As Jon Peddie notes in the breakdown of the report, GPU shipments are a leading indicator. Manufacturers purchase them before shipping PCs to consumers. This means that the market expects demand for PCs to remain high through the foreseeable future. The overall PC market increased 9.47% year-over-year, according to Jon Peddie.
Discrete GPUs from AMD and Nvidia were up 13.44% quarter-over-quarter. That jump is partially due to historical trends that lead to consumers purchasing more discrete GPUs in Q3 than Q2. But it also reflects the launch of Nvidia’s RTX 3000-series video cards in September. Those products flew off shelves and are still difficult to find.
And while bots and cryptominers are easy targets for frustrated consumers who cannot find a new GPU, Jon Peddie thinks it has more to do with people creating demand naturally.
“Factors influencing the robust sales of [discrete GPUs] in the past two quarters have clearly been increasing growth in gaming, and the need to outfit home offices due to COVID,” said Peddie. “There has been speculation that there might be a renewal in demand for AIBs due to crypto mining.
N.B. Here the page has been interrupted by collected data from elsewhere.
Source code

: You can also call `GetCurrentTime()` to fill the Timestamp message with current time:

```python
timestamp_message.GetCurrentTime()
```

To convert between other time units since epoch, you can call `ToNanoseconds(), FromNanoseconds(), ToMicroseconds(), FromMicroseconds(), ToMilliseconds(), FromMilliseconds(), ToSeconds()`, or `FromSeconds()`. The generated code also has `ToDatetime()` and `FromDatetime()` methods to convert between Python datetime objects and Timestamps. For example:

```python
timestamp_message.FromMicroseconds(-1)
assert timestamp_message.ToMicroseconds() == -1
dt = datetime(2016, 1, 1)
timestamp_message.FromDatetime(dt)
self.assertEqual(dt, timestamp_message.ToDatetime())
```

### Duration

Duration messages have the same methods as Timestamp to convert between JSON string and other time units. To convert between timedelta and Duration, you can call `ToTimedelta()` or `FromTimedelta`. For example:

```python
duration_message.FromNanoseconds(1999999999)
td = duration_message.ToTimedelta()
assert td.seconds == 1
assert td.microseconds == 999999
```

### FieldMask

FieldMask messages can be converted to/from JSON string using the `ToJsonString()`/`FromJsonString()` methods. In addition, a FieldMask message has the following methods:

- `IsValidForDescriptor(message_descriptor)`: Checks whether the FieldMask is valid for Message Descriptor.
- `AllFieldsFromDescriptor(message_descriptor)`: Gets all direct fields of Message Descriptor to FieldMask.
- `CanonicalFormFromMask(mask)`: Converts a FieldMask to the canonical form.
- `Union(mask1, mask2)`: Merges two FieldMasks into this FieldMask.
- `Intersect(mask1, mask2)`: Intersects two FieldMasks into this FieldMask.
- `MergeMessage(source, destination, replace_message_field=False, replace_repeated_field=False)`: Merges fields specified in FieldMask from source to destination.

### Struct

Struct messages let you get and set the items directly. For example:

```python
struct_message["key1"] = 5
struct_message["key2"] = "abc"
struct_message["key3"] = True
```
Anything is possible, but the power consumption of AIBs greatly diminishes the payoff for crypto-mining. Ethereum, the best-suited coin for GPUs, will fork into version 2.0 very soon, making GPUs obsolete. A person would be very foolish to invest in a high-end, power-consuming AIB for crypto-mining today.”
And while those fools likely do exist, the issue is just general supply and demand.